Most engineering organizations measure AI adoption and declare success. The dashboard shows 70% weekly active usage of Copilot -- but that tells you nothing about how much code AI produced (AI code share), whether teams are shipping more value (complexity-adjusted throughput), or whether AI-generated code is durable (code turnover rate).
Stopping at adoption confirms access, not impact. The AI Impact Hierarchy provides a structured path from access to impact in five ascending levels.
Question: Are developers using AI tools?
Key metrics: Weekly active user rate (WAU), tool installation rate, license utilization
Adoption tells you which teams have the tool and which do not. It does not tell you anything about impact -- a developer who opens Copilot once a week and dismisses every suggestion counts as an active user.
Most organizations stop here because adoption is the easiest level to measure. It requires only license management data, produces clean dashboard numbers, and answers the question leadership asks first: "are people using the thing we bought?" The problem is that this question is the least important one.
Question: How deeply are developers using AI tools?

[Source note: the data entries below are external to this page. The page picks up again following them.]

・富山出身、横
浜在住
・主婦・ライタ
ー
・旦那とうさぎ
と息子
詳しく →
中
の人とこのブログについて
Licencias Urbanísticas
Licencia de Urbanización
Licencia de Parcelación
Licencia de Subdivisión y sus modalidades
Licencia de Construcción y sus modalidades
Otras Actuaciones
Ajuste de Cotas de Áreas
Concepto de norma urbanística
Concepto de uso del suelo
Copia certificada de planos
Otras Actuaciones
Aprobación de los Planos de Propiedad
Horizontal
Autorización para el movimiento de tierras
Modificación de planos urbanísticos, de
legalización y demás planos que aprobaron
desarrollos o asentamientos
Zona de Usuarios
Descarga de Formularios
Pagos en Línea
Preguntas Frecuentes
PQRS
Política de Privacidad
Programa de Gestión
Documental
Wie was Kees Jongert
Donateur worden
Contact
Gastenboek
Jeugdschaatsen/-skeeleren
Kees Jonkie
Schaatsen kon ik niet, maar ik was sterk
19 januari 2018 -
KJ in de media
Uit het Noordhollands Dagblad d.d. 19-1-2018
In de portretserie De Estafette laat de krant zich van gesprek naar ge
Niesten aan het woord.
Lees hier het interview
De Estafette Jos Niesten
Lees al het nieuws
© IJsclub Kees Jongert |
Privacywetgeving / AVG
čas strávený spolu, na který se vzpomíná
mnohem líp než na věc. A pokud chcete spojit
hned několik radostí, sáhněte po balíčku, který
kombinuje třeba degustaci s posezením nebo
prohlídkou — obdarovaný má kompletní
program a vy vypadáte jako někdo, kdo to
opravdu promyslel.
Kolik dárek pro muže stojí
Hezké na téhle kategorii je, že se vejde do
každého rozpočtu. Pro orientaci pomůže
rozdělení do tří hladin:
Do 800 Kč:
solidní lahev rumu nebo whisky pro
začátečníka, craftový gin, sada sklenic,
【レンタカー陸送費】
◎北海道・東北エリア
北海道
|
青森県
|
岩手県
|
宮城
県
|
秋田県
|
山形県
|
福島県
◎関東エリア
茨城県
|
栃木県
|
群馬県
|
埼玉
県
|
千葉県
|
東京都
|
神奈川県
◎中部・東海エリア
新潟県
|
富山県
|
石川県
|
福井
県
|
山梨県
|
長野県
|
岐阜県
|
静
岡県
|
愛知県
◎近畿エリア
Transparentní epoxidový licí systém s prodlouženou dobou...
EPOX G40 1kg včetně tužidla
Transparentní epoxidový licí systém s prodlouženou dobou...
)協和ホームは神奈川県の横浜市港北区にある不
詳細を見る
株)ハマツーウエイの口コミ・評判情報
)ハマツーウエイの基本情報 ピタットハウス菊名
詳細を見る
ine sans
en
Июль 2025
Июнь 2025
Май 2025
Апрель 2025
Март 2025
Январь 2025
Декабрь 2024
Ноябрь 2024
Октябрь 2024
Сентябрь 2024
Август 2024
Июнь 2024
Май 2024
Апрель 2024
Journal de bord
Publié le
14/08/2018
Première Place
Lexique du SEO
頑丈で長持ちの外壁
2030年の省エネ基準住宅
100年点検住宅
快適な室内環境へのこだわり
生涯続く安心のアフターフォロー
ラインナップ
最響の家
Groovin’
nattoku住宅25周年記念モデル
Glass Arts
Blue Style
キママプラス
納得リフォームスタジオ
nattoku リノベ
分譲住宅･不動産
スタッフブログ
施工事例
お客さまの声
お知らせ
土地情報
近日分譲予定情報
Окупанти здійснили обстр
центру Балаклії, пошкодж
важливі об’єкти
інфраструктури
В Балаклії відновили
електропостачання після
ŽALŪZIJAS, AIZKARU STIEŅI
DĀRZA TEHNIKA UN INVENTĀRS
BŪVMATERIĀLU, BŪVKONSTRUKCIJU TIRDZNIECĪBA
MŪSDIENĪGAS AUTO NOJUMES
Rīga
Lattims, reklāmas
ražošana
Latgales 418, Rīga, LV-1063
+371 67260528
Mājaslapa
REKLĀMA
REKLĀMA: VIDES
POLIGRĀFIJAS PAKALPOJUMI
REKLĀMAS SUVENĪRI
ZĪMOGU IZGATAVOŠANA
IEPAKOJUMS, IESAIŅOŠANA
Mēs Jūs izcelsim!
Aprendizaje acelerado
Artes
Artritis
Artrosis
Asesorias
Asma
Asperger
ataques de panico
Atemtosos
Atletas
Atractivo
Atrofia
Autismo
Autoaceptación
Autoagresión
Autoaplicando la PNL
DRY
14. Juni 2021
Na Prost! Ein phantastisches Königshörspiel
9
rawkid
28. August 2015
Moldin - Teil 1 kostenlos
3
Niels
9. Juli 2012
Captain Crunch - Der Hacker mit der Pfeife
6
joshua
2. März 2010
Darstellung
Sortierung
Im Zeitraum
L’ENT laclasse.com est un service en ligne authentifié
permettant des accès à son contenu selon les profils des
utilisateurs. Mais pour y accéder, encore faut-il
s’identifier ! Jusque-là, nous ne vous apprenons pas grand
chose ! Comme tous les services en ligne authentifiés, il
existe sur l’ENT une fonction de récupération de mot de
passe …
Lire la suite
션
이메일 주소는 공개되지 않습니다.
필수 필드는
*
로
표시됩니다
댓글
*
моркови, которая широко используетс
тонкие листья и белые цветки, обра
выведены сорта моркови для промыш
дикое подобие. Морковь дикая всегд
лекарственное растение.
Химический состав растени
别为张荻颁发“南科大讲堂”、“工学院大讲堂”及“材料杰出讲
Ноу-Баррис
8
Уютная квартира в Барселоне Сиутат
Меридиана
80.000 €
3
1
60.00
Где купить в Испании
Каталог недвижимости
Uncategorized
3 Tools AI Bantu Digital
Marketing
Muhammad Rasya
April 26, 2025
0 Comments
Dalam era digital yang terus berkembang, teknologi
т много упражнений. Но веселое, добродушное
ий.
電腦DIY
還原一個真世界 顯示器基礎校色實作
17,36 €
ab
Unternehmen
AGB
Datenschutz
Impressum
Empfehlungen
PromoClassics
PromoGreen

Key metrics: AI code share at the line, commit, and PR level; acceptance rate; AI-assisted time as a percentage of coding time
Engagement surfaces the gap between shallow adoption (tool installed, occasionally used) and deep adoption (AI integral to the workflow). It does not tell you whether deep engagement produces better outcomes -- a developer with 60% AI code share could be generating excellent code or enormous volumes of disposable code.
Question: Is the team producing more valuable output?
Key metrics: Complexity-Adjusted Throughput (CAT) per engineer per week, cycle time by complexity tier, review queue depth
Productivity measurement distinguishes between raw volume and difficulty-weighted value. It does not tell you whether the additional throughput is durable -- a team can have strong CAT scores while accumulating technical debt from AI-generated code being quietly rewritten downstream.
Question: Is the code durable and maintainable?
Key metrics: Code Turnover Rate (AI-generated vs. human-written), defect rate by AI attribution, Innovation Rate
Quality is where the difference between sustainable productivity and adoption theater becomes clear. GitClear's research shows code churn rising from 3.3% to 5.7-7.1% since widespread AI adoption. Organizations measuring only Levels 1 and 2 do not see this signal.
Question: Is the AI investment generating positive ROI?
Key metrics: Net ROI multiplier, cost per complexity-adjusted unit of output, time-to-market for new features
Business Value connects the full chain -- from tool investment to adoption to productivity to quality -- to outcomes that justify the investment. This level is only reliable if the levels below it are solid. The hierarchy exists because each level provides the foundation for the one above it.
The five levels of the AI Impact Hierarchy correspond directly to the five pillars of The Developer AI Impact Framework:
| Hierarchy Level | Framework Pillar | Primary Metric |
|---|---|---|
| Level 1: Adoption | Pillar 1: AI Adoption | Weekly Active User Rate |
| Level 2: Engagement | Pillar 2: AI Code Share | AI-Assisted Lines / Commits / PRs % |
| Level 3: Productivity | Pillar 3: Velocity | Complexity-Adjusted Throughput |
| Level 4: Quality | Pillar 4: Quality | Code Turnover Rate |
| Level 5: Business Value | Pillar 5: Cost & ROI | Net ROI Multiplier |
The Developer AI Impact Framework provides the measurement capability needed at each level. Organizations that implement all five pillars operate at Level 5 of the hierarchy.
The vast majority of engineering organizations are stuck at the bottom of the hierarchy. Roughly 60% measure only adoption. Another 25% track engagement metrics like AI code share. Only about 10% measure productivity in ways that account for AI, and fewer than 5% track quality with AI attribution. The gap is not primarily about tooling -- it is a measurement maturity gap.
Level 1 to 2: Implement AI attribution at the PR or commit level -- start with a PR template checkbox, evolve to automated detection.
Level 2 to 3: Implement complexity-adjusted throughput -- classify PRs by complexity and track weighted output rather than raw counts.
Level 3 to 4: Implement code turnover rate tracking segmented by AI attribution -- track whether code survives 14 and 30 days.
Level 4 to 5: Connect engineering metrics to business outcomes -- map throughput to feature delivery, cost-per-unit to budget, and quality to reliability.